Wednesday, April 27, 2011

word cloud #1: human rule, before present

Almost everyday I come across interesting turns of phrase or figures of thought that make me pause and think: "oh, I should jot this down somewhere." So I'm going to start collecting them here. This will also double as a public bookmarking system since, more often than not, I won't actually have had the chance to study the source of the phrase yet.

My first two entries are from the "Ghost Metropolis: Los Angeles since 13,000" mapping project at Hypercities. I don't know enough about either to explain what they are, so I won't fake it.
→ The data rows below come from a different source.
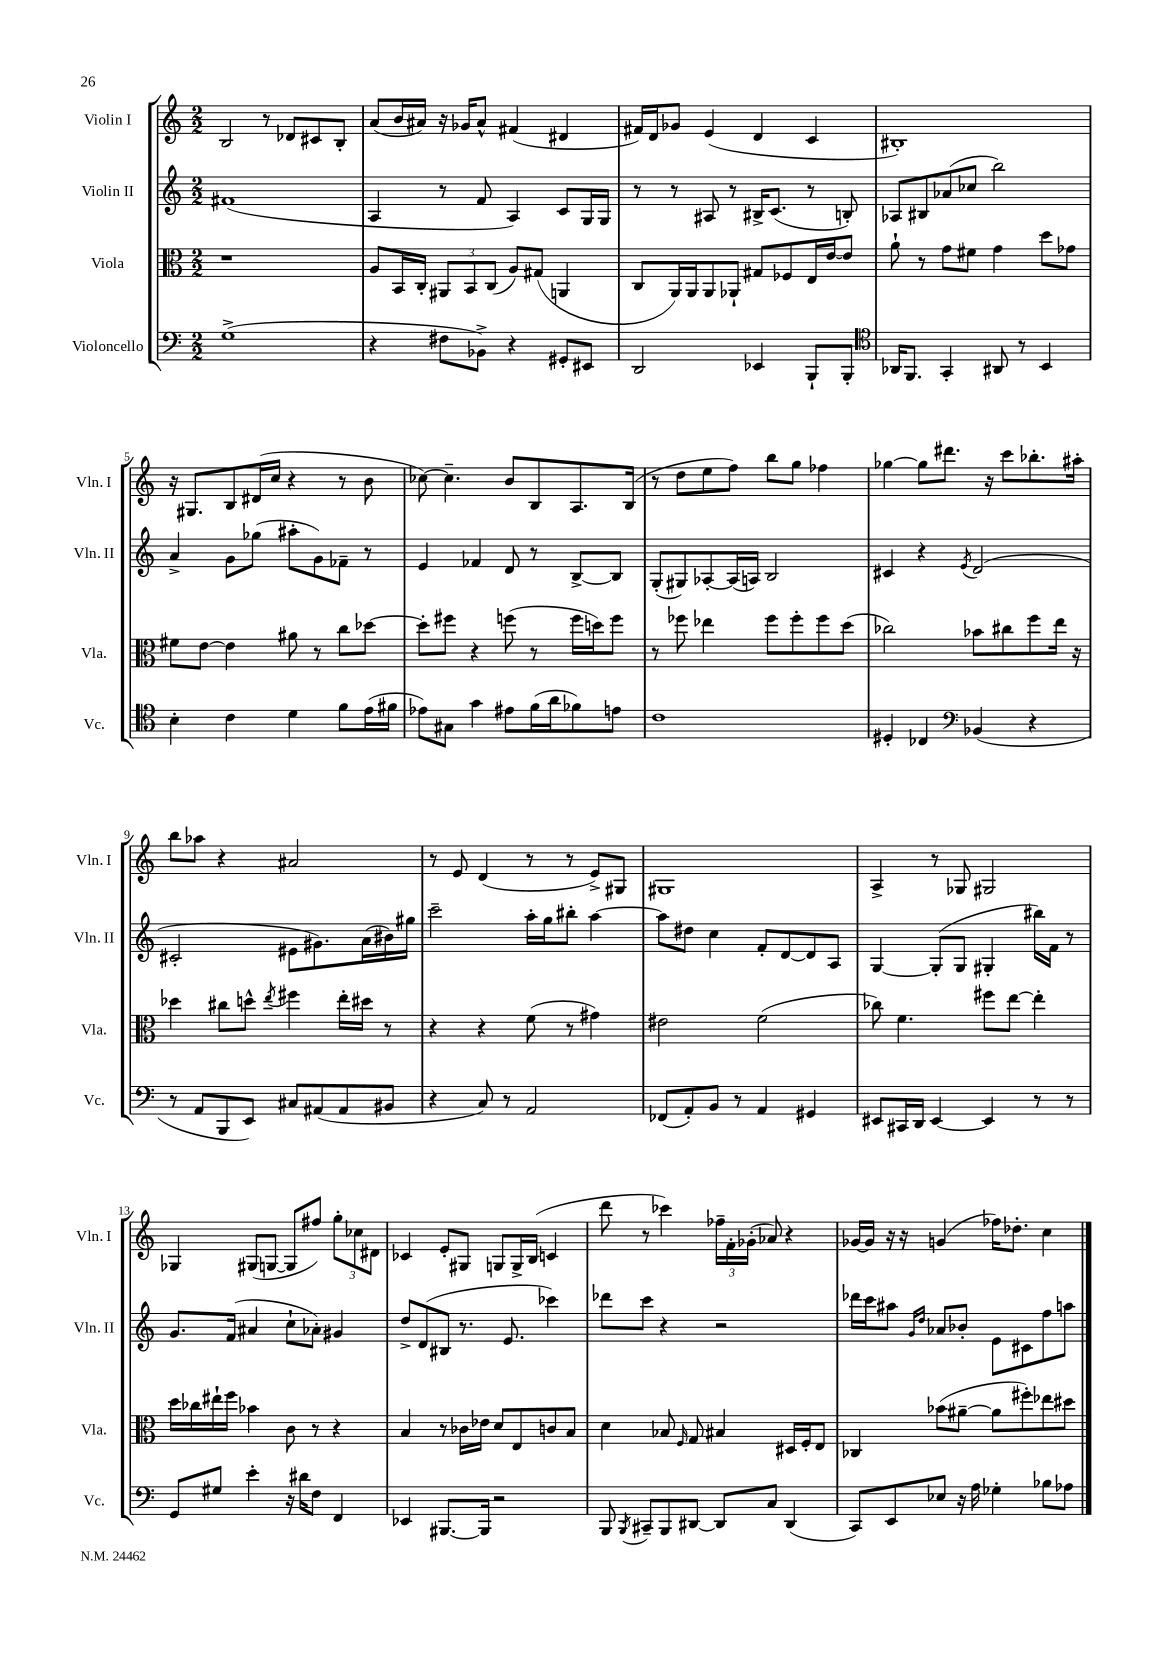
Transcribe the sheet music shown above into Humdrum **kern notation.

**kern	**kern	**kern	**kern
*staff4	*staff3	*staff2	*staff1
*clefF4	*clefC3	*clefG2	*clefG2
*k[]	*k[]	*k[]	*k[]
*M2/2	*M2/2	*M2/2	*M2/2
(1G^	1r	(1f#	2B
.	.	.	8r
.	.	.	8d-
.	.	.	8c#
.	.	.	8B'
=	=	=	=
4r	8A	4A	(8a
.	16BB	.	16b
.	16C'	.	16a#)
8F#	12AA#	8r	16r
.	.	.	16g-
.	12BB	.	.
8BB-^)	.	8f	8a#^^
.	(12C	.	.
4r	8A)	4A)	(4f#
.	(8G#	.	.
8GG#'	4AA	8c	4d#
8EE#	.	16G	.
.	.	16G	.
=	=	=	=
2DD	8C	8r	16f#)
.	.	.	16d
.	16AA)	8r	8g-
.	16AA	.	.
.	8AA	8A#	(4e
.	8AA-`	8r	.
4EE-	8G#	16B#^	4d
.	.	(8.c	.
.	8F-	.	.
8BBB`	16E	8r	4c
.	[16e	.	.
8BBB'	8e]	8B')	.
=	=	=	=
*clefC4	*	*	*
16AA-	8a`	8A-	1B#')
8.FF	.	.	.
.	8r	8B#	.
4GG'	8g	(8a-	.
.	8f#	8cc-	.
8AA#	4g	2bb)	.
8r	.	.	.
4BB	8dd	.	.
.	8g-	.	.
=	=	=	=
4B'	8f#	4a^	16r
.	.	.	8.G#
.	[8e	.	.
4c	4e]	8g	8B
.	.	(8gg-	(16d#
.	.	.	16cc
4d	8a#	8aa#'	4r
.	8r	8g)	.
8f	8cc	8f-~	8r
(16e	[8dd-	8r	8b
16f#	.	.	.
=	=	=	=
8e-)	8dd-']	4e	[8cc-)
8G#	8ff#	.	4.cc-~]
4g	4r	4f-	.
8e#	(8ff	8d	8b
(16f	8r	8r	8B
16a	.	.	.
8f-)	16ff	[8B^	8.A
.	16dd)	.	.
8e	8ff	8B]	.
.	.	.	(16B
=	=	=	=
1c	8r	(8G'	8r
.	8ff-	8G#)	8dd
.	4ee-	[8A-'	8ee
.	.	(16A-]	8ff)
.	.	16A)	.
.	8ff-	2B	8bb
.	8ff-'	.	8gg
.	8ff-	.	4ff-
.	(8dd	.	.
=	=	=	=
4D#'	2cc-)	4c#	[4gg-
4C-	.	4r	8gg-]
.	.	.	8.ddd#
*clefF4	*	*	*
.	.	8qe	.
(4BB-	8b-	(2d	.
.	.	.	16r
.	8cc#	.	8ccc
4r	8ff	.	8.bb-'
.	16ee	.	.
.	16r	.	16aa#'
=	=	=	=
8r	4dd-	2c#'	8bb
8AA	.	.	8aa-
8BBB	8cc#	.	4r
8EE)	8dd^^	.	.
.	8qee	.	.
8C#	4ff#	8e#	2a#
(8AA#	.	8.g#)	.
8AA#	16ee'	.	.
.	16dd#	(16a	.
8BB#	8r	16b#)	.
.	.	16gg#	.
=	=	=	=
4r	4r	2ccc~	8r
.	.	.	8e
8C)	4r	.	(4d
8r	.	.	.
2AA	(8f	16aa'	8r
.	.	16gg	.
.	8r	8bb#'	8r
.	4g#)	[4aa	8e^)
.	.	.	8G#
=	=	=	=
(8FF-	2e#	8aa]	1G#
8AA')	.	8dd#	.
8BB	.	4cc	.
8r	.	.	.
4AA	(2f	8f'	.
.	.	[8d	.
4GG#	.	8d]	.
.	.	8A	.
=	=	=	=
8EE#	8cc-)	[4G	4A^
16CC#	4.f	.	.
16DD	.	.	.
[4EE#	.	(8G']	8r
.	.	8G	8G-
4EE#]	8ff#	4G#'	2G#
.	[8ee	.	.
8r	4ee']	16bb#)	.
.	.	16f	.
8r	.	8r	.
=	=	=	=
8GG	16dd	8.g	4G-
.	16cc-	.	.
8G#	16ee#`	.	.
.	16ff	(16f	.
4e'	4b-	4a#	(8G#
.	.	.	[8G
16r	8c	8cc`	8G]
16d#	.	.	.
8F	8r	8a-')	8ff#)
4FF	4r	4g#	12gg'
.	.	.	12cc-
.	.	.	12d#
=	=	=	=
4EE-	4B	8dd^	4c-
.	.	(8d	.
[8.BBB#	8r	8B#	8e'
.	16c-	8.r	8G#
16BBB#]	16e-	.	.
2r	8d	.	8G
.	.	8.e	.
.	8E	.	16G^
.	.	.	(16B
.	8c	4ccc-)	4c
.	8B	.	.
=	=	=	=
8BBB	4d	8ddd-	8ddd
8qBBB	.	.	.
8CC#~	.	8ccc	8r
8BBB	8B-	4r	4ccc-)
.	16qqF	.	.
[8DD#	8G	.	.
8DD#]	4B#	2r	24ff-~
.	.	.	24f'
.	.	.	(24g-'
8C	.	.	8a-)
(4DD#	16D#	.	4r
.	16F'	.	.
.	8E	.	.
=	=	=	=
8CC)	4C-	16ddd-	[16g-
.	.	16ccc	16g-]
8EE	.	8aa#	16r
.	.	.	16r
.	.	16qqg	.
.	.	16qqdd	.
8E-	(8b-	8a-	(4g
16r	[8a#~	8b-'	.
16A	.	.	.
4G-'	8a#]	8e	16ff-)
.	.	.	8.dd-'
.	8ff#')	8c#	.
8B-	8ee-	8ff	4cc
8A-	8dd#	8aa	.
==	==	==	==
*-	*-	*-	*-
But I do plan to read through the "Ghost Metropolis" materials, a crazy ambitious history of (what we now know as) L.A. In the course of skimming through the first couple screens these phrases wormed their way into my brain:

1. The Origins of Human Rule of Southern California: which, I learned, began "13.1 to 13 thousand calendar years BP" on Santa Rosa, one of the Channel Islands (when you click on the geolocate button  you swoop in from an outerspace view of the planet earth to this reedy blue dot on a desolate virtual landscape. It's not so much breath-taking as heart-breaking). But to the point: what struck me is this phrase "human rule." Not (just) "human presence," but "rule." I'm intrigued with the idea of politicizing early human life through a multispecies frame. More on this another time.

2. BP / Before Present: I noticed that the "13,000" in the project title doesn't have "BCE" or the old-fashioned "BC" attached. In the body of the text I came across this curious (and perhaps unfortunate) abbreviation, BP. Trusty wikipedia tells me this means "before present." But evidently this present, among the scientists who use this time scale notation system, is not the present per se - but 1950, the point at which modern carbon-dating methods became standard.
     There's a certain shabby beauty in the idea that 1950 somehow constitutes an eternal now (though Wikipedia further informs me that "to account for the concern that the year 1950 has by now moved away from the present significantly, the abbreviation BP has also been re-interpreted to mean Before Physics.") But I wish the idea is as relativistic as the term BP implies. That rather than being a series of fixed points, the past is always relative to the present, always on the move.